Another strange issue I had was with the NUC LED Power button ‘breathing’ while the NUC was fully powered on and running. This only happened once, and honestly, I think the NUC just got confused into thinking that the powered on state was actually the sleep state somehow. Shutting down the NUC, yanking out the power cord, and leaving it out for 30 seconds before restarting again restored the Power Button LED back to normal operation.

What else did I try?

Other NUC’s in this family are listed as supporting Red Hat Linux. I presume they mean RHEL, which isn’t totally free but shares much in common with Fedora. Fedora is a ‘rolling’ release, meaning that you get the very latest internals where possible. I booted a live USB with Fedora 33 Workstation, but the audio issues with the built in headphone jack were still present.

I may give Intel’s own Clear Linux a shot, to see if that fairs any better. You never know right? As it’s from Intel, maybe they fixed these issues already. I may also try Pop!_OS 20.10 and Ubuntu 20.10 just to see if their more recent inclusions solve the issue.

What does the ‘NUCPop’ do well?

Pretty much everything!

Glimpse, Inkscape, and other essential software boots really quickly, usually in under a second or two. Even IntelliJ IDEA takes just a few seconds, and on my old laptop that was a pretty slow starter. OBS studio will even record and stream at Full HD resolution at 30 fps. The only game I’ve tried so far is TuxCart and that worked fine, but to be fair, it also works fine on my Raspberry Pi 400!

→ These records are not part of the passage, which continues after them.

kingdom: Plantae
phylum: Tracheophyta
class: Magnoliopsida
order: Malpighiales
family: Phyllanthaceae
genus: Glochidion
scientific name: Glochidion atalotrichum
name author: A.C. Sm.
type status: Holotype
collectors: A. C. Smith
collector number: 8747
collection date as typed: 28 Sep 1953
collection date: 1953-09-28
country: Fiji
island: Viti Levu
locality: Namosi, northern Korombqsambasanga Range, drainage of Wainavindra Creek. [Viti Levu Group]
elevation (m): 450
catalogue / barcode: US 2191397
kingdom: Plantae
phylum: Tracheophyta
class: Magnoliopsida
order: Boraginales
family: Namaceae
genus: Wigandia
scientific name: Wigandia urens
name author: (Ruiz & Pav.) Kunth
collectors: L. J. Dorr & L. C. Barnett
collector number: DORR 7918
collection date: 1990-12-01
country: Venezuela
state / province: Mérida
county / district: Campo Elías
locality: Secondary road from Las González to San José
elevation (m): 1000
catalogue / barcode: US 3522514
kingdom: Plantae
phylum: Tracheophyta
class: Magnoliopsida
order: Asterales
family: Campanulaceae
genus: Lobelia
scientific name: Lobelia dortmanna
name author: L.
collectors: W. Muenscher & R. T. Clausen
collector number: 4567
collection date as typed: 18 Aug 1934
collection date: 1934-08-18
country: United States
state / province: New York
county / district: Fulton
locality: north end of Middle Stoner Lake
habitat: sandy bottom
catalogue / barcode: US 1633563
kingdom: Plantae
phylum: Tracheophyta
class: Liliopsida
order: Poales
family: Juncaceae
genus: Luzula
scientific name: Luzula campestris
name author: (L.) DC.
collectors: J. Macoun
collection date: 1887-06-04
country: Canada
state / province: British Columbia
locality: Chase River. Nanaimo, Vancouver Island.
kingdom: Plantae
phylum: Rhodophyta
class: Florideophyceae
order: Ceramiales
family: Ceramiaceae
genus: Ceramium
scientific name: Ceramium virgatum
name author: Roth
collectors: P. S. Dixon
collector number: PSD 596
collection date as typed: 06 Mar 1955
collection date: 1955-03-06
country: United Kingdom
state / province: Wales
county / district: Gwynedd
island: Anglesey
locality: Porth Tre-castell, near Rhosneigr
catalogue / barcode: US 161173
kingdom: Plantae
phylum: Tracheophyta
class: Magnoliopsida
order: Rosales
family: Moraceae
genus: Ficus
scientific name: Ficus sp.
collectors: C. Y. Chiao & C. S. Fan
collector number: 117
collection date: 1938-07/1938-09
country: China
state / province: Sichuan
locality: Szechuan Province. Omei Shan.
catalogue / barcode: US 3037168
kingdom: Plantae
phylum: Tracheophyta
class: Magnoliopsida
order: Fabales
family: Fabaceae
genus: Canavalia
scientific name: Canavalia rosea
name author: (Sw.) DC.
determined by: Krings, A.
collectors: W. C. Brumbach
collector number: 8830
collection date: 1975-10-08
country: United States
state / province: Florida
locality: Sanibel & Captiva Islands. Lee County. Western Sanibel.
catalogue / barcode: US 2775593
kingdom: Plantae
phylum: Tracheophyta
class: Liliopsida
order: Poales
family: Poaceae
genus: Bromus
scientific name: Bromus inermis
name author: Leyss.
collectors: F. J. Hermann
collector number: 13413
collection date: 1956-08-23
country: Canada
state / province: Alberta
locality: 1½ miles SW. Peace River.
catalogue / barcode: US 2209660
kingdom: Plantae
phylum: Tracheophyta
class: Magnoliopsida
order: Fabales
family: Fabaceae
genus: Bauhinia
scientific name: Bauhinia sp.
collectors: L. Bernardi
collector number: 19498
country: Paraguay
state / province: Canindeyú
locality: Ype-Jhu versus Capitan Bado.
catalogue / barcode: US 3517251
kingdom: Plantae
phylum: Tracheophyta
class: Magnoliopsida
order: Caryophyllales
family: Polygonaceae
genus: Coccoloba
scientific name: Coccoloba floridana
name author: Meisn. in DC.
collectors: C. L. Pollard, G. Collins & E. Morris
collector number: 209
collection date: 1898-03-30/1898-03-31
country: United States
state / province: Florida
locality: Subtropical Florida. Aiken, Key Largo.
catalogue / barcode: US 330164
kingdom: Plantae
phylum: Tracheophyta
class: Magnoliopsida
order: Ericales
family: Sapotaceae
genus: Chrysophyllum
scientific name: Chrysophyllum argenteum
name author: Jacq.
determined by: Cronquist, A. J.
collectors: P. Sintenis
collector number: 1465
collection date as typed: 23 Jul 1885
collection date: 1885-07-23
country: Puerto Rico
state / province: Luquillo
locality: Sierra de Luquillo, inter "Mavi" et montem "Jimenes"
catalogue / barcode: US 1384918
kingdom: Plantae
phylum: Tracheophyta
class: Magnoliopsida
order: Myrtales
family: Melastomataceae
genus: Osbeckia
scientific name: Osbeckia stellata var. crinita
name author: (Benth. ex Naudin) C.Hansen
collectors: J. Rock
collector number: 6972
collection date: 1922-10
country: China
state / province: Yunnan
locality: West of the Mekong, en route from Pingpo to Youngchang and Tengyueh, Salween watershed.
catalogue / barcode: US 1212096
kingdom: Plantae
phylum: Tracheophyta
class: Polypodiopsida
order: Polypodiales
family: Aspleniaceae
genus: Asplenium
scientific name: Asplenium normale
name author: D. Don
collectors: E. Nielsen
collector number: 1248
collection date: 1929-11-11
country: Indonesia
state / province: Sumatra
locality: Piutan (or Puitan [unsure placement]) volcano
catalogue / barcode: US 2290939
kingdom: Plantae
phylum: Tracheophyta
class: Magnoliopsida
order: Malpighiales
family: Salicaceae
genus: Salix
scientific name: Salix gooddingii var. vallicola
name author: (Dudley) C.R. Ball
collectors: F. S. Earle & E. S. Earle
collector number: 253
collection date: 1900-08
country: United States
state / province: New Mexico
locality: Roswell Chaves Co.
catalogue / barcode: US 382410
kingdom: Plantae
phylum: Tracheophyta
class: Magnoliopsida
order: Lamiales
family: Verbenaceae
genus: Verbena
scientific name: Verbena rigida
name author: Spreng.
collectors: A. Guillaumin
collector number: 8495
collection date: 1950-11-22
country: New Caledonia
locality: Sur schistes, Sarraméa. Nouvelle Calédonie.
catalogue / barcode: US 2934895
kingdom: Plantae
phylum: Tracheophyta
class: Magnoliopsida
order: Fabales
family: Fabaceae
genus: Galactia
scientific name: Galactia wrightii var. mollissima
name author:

For my cloud development work, I can run Docker, Kubernetes, IntelliJ, Slack, and browsers, compilers, etc, and still have plenty of memory and CPU left for other tasks.

One of the most punishing development tasks do as part of my day job is building GraalVM Native Images for Spring applications. On my old laptop, this would take 7-10 minutes, maxing out the processor and memory for the duration (my laptop had 16GB RAM and a Gen 5 Core i7 CPU with 4 threads).

The NUC can complete the same task in just 2:50s (with warm image download caches). And, although the CPU was still totally maxed out, the NUC still had 40GB of RAM to play with. With that in mind, I may have over specified the RAM. I could probably have done fine with 32GB instead of the full 64GB.

Another task I do that can take a while is video rendering. A 25 minute show I recently produced used to take 2hrs to render at Full HD, 30fps on my old laptop. Now, on the NUC, the same project can be fully rendered with exactly the same settings in just 22 minutes.

Got questions or solutions?

Post them in the comments below, or send me a message on Twitter @benbravo73.

UPDATE 10-03-2020: It looks like there might be a similar audio headset problem with the older NUC 10. A fix (quirk) has been added to the Linux 5.11 kernel which might offer hope of a fix. There’s also a similar patch for Acer Swift.

UPDATE 18-02-2020: I spun up Live USB distributions for Ubuntu 20.10 and Clear Linux, but neither fixed the headset jack issues yet.

UPDATE 20-02-2020: System76 have advised me to start a dialogue with them on chat.pop-os.org as they may be able to help figure out the audio issue. So I’ll give that a try.